─── Data provided

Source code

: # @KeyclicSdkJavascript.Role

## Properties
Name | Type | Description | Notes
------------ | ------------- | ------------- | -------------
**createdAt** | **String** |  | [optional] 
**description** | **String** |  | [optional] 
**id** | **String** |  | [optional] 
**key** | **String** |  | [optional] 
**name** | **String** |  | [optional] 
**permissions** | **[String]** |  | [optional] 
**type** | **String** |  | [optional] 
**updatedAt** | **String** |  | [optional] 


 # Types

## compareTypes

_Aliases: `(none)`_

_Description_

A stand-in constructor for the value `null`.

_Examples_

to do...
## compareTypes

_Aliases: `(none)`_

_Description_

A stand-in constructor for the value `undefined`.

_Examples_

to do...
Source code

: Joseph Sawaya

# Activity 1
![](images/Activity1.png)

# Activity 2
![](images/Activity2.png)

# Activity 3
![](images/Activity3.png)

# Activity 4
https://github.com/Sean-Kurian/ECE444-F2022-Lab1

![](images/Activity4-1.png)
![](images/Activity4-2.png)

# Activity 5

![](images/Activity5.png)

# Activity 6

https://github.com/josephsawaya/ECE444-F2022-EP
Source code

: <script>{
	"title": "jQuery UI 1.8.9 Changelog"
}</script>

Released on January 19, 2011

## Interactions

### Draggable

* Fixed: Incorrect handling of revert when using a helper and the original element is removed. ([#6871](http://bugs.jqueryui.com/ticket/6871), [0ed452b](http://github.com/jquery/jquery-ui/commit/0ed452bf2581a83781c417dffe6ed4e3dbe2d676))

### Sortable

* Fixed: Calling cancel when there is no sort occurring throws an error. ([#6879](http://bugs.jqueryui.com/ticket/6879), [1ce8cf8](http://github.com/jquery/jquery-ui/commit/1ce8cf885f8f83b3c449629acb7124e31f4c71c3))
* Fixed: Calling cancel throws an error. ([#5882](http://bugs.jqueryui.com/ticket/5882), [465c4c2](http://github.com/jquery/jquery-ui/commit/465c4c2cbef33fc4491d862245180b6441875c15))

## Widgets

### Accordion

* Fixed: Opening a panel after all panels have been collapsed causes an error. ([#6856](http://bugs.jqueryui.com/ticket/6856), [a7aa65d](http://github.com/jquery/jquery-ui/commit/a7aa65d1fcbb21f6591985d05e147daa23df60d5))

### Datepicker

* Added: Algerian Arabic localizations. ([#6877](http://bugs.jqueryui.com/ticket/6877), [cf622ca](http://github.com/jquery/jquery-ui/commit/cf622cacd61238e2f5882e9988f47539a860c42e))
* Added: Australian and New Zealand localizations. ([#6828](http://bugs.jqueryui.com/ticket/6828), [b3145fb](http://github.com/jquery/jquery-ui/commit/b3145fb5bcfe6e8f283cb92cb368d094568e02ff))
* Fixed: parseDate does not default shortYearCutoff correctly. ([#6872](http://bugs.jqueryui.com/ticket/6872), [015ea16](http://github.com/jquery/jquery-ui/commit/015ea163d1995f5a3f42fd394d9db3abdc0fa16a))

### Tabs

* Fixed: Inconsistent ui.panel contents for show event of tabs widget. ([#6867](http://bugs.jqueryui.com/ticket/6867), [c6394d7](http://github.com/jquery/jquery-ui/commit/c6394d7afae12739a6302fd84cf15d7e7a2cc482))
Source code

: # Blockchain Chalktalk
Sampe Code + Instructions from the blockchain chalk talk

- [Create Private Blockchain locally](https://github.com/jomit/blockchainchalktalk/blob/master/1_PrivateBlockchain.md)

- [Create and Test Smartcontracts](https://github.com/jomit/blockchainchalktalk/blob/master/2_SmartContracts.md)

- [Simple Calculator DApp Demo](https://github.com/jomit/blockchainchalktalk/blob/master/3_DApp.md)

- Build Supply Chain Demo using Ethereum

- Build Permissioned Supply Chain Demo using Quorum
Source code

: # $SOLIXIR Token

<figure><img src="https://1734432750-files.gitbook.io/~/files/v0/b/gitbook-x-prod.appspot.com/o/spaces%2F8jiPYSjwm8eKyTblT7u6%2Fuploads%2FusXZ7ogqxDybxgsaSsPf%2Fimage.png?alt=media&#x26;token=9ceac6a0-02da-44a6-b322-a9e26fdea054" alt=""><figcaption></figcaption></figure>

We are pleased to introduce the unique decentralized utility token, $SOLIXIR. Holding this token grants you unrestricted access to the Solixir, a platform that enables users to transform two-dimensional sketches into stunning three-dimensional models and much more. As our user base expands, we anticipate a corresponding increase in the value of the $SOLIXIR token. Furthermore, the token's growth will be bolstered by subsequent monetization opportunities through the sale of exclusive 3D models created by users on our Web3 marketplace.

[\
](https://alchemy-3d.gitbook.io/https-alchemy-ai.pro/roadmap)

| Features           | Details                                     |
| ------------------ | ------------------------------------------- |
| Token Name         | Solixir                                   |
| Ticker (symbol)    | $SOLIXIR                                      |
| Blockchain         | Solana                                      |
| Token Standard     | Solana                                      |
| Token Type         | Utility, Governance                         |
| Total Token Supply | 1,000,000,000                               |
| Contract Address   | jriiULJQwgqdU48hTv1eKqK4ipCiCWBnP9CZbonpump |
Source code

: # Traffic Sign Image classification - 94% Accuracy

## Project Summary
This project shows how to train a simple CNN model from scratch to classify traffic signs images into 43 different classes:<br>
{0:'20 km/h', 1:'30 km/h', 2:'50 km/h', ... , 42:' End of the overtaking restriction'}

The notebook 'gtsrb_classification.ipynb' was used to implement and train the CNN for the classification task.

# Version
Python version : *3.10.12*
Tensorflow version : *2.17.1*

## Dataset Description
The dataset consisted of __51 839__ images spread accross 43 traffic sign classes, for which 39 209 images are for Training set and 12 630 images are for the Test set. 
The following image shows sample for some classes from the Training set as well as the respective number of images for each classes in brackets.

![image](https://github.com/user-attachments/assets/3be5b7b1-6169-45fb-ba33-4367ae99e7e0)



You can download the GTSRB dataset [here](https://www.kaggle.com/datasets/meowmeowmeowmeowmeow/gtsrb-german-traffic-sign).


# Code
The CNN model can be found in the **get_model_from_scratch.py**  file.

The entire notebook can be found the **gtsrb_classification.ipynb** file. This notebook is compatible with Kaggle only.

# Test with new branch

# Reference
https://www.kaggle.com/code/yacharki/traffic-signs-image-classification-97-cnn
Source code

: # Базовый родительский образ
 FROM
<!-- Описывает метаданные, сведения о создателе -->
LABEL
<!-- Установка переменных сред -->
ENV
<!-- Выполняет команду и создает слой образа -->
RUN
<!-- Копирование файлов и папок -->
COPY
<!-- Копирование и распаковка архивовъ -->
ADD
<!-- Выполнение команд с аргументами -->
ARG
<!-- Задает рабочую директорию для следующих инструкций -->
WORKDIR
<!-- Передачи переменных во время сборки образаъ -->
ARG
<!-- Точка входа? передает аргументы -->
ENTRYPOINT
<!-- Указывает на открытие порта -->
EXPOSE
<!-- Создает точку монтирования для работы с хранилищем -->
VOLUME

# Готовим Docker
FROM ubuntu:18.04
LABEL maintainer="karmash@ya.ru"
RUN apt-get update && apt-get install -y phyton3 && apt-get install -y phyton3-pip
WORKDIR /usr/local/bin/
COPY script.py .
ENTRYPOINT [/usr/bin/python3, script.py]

──────

> Activity: Return every one of the records above verbatim, without changing a single character.

> Answer to this task:
Source code

: # @KeyclicSdkJavascript.Role

## Properties
Name | Type | Description | Notes
------------ | ------------- | ------------- | -------------
**createdAt** | **String** |  | [optional] 
**description** | **String** |  | [optional] 
**id** | **String** |  | [optional] 
**key** | **String** |  | [optional] 
**name** | **String** |  | [optional] 
**permissions** | **[String]** |  | [optional] 
**type** | **String** |  | [optional] 
**updatedAt** | **String** |  | [optional] 


 # Types

## compareTypes

_Aliases: `(none)`_

_Description_

A stand-in constructor for the value `null`.

_Examples_

to do...
## compareTypes

_Aliases: `(none)`_

_Description_

A stand-in constructor for the value `undefined`.

_Examples_

to do...
Source code

: Joseph Sawaya

# Activity 1
![](images/Activity1.png)

# Activity 2
![](images/Activity2.png)

# Activity 3
![](images/Activity3.png)

# Activity 4
https://github.com/Sean-Kurian/ECE444-F2022-Lab1

![](images/Activity4-1.png)
![](images/Activity4-2.png)

# Activity 5

![](images/Activity5.png)

# Activity 6

https://github.com/josephsawaya/ECE444-F2022-EP
Source code

: <script>{
	"title": "jQuery UI 1.8.9 Changelog"
}</script>

Released on January 19, 2011

## Interactions

### Draggable

* Fixed: Incorrect handling of revert when using a helper and the original element is removed. ([#6871](http://bugs.jqueryui.com/ticket/6871), [0ed452b](http://github.com/jquery/jquery-ui/commit/0ed452bf2581a83781c417dffe6ed4e3dbe2d676))

### Sortable

* Fixed: Calling cancel when there is no sort occurring throws an error. ([#6879](http://bugs.jqueryui.com/ticket/6879), [1ce8cf8](http://github.com/jquery/jquery-ui/commit/1ce8cf885f8f83b3c449629acb7124e31f4c71c3))
* Fixed: Calling cancel throws an error. ([#5882](http://bugs.jqueryui.com/ticket/5882), [465c4c2](http://github.com/jquery/jquery-ui/commit/465c4c2cbef33fc4491d862245180b6441875c15))

## Widgets

### Accordion

* Fixed: Opening a panel after all panels have been collapsed causes an error. ([#6856](http://bugs.jqueryui.com/ticket/6856), [a7aa65d](http://github.com/jquery/jquery-ui/commit/a7aa65d1fcbb21f6591985d05e147daa23df60d5))

### Datepicker

* Added: Algerian Arabic localizations. ([#6877](http://bugs.jqueryui.com/ticket/6877), [cf622ca](http://github.com/jquery/jquery-ui/commit/cf622cacd61238e2f5882e9988f47539a860c42e))
* Added: Australian and New Zealand localizations. ([#6828](http://bugs.jqueryui.com/ticket/6828), [b3145fb](http://github.com/jquery/jquery-ui/commit/b3145fb5bcfe6e8f283cb92cb368d094568e02ff))
* Fixed: parseDate does not default shortYearCutoff correctly. ([#6872](http://bugs.jqueryui.com/ticket/6872), [015ea16](http://github.com/jquery/jquery-ui/commit/015ea163d1995f5a3f42fd394d9db3abdc0fa16a))

### Tabs

* Fixed: Inconsistent ui.panel contents for show event of tabs widget. ([#6867](http://bugs.jqueryui.com/ticket/6867), [c6394d7](http://github.com/jquery/jquery-ui/commit/c6394d7afae12739a6302fd84cf15d7e7a2cc482))
Source code

: # Blockchain Chalktalk
Sampe Code + Instructions from the blockchain chalk talk

- [Create Private Blockchain locally](https://github.com/jomit/blockchainchalktalk/blob/master/1_PrivateBlockchain.md)

- [Create and Test Smartcontracts](https://github.com/jomit/blockchainchalktalk/blob/master/2_SmartContracts.md)

- [Simple Calculator DApp Demo](https://github.com/jomit/blockchainchalktalk/blob/master/3_DApp.md)

- Build Supply Chain Demo using Ethereum

- Build Permissioned Supply Chain Demo using Quorum
Source code

: # $SOLIXIR Token

<figure><img src="https://1734432750-files.gitbook.io/~/files/v0/b/gitbook-x-prod.appspot.com/o/spaces%2F8jiPYSjwm8eKyTblT7u6%2Fuploads%2FusXZ7ogqxDybxgsaSsPf%2Fimage.png?alt=media&#x26;token=9ceac6a0-02da-44a6-b322-a9e26fdea054" alt=""><figcaption></figcaption></figure>

We are pleased to introduce the unique decentralized utility token, $SOLIXIR. Holding this token grants you unrestricted access to the Solixir, a platform that enables users to transform two-dimensional sketches into stunning three-dimensional models and much more. As our user base expands, we anticipate a corresponding increase in the value of the $SOLIXIR token. Furthermore, the token's growth will be bolstered by subsequent monetization opportunities through the sale of exclusive 3D models created by users on our Web3 marketplace.

[\
](https://alchemy-3d.gitbook.io/https-alchemy-ai.pro/roadmap)

| Features           | Details                                     |
| ------------------ | ------------------------------------------- |
| Token Name         | Solixir                                   |
| Ticker (symbol)    | $SOLIXIR                                      |
| Blockchain         | Solana                                      |
| Token Standard     | Solana                                      |
| Token Type         | Utility, Governance                         |
| Total Token Supply | 1,000,000,000                               |
| Contract Address   | jriiULJQwgqdU48hTv1eKqK4ipCiCWBnP9CZbonpump |
Source code

: # Traffic Sign Image classification - 94% Accuracy

## Project Summary
This project shows how to train a simple CNN model from scratch to classify traffic signs images into 43 different classes:<br>
{0:'20 km/h', 1:'30 km/h', 2:'50 km/h', ... , 42:' End of the overtaking restriction'}

The notebook 'gtsrb_classification.ipynb' was used to implement and train the CNN for the classification task.

# Version
Python version : *3.10.12*
Tensorflow version : *2.17.1*

## Dataset Description
The dataset consisted of __51 839__ images spread accross 43 traffic sign classes, for which 39 209 images are for Training set and 12 630 images are for the Test set. 
The following image shows sample for some classes from the Training set as well as the respective number of images for each classes in brackets.

![image](https://github.com/user-attachments/assets/3be5b7b1-6169-45fb-ba33-4367ae99e7e0)



You can download the GTSRB dataset [here](https://www.kaggle.com/datasets/meowmeowmeowmeowmeow/gtsrb-german-traffic-sign).


# Code
The CNN model can be found in the **get_model_from_scratch.py**  file.

The entire notebook can be found the **gtsrb_classification.ipynb** file. This notebook is compatible with Kaggle only.

# Test with new branch

# Reference
https://www.kaggle.com/code/yacharki/traffic-signs-image-classification-97-cnn
Source code

: # Базовый родительский образ
 FROM
<!-- Описывает метаданные, сведения о создателе -->
LABEL
<!-- Установка переменных сред -->
ENV
<!-- Выполняет команду и создает слой образа -->
RUN
<!-- Копирование файлов и папок -->
COPY
<!-- Копирование и распаковка архивовъ -->
ADD
<!-- Выполнение команд с аргументами -->
ARG
<!-- Задает рабочую директорию для следующих инструкций -->
WORKDIR
<!-- Передачи переменных во время сборки образаъ -->
ARG
<!-- Точка входа? передает аргументы -->
ENTRYPOINT
<!-- Указывает на открытие порта -->
EXPOSE
<!-- Создает точку монтирования для работы с хранилищем -->
VOLUME

# Готовим Docker
FROM ubuntu:18.04
LABEL maintainer="karmash@ya.ru"
RUN apt-get update && apt-get install -y phyton3 && apt-get install -y phyton3-pip
WORKDIR /usr/local/bin/
COPY script.py .
ENTRYPOINT [/usr/bin/python3, script.py]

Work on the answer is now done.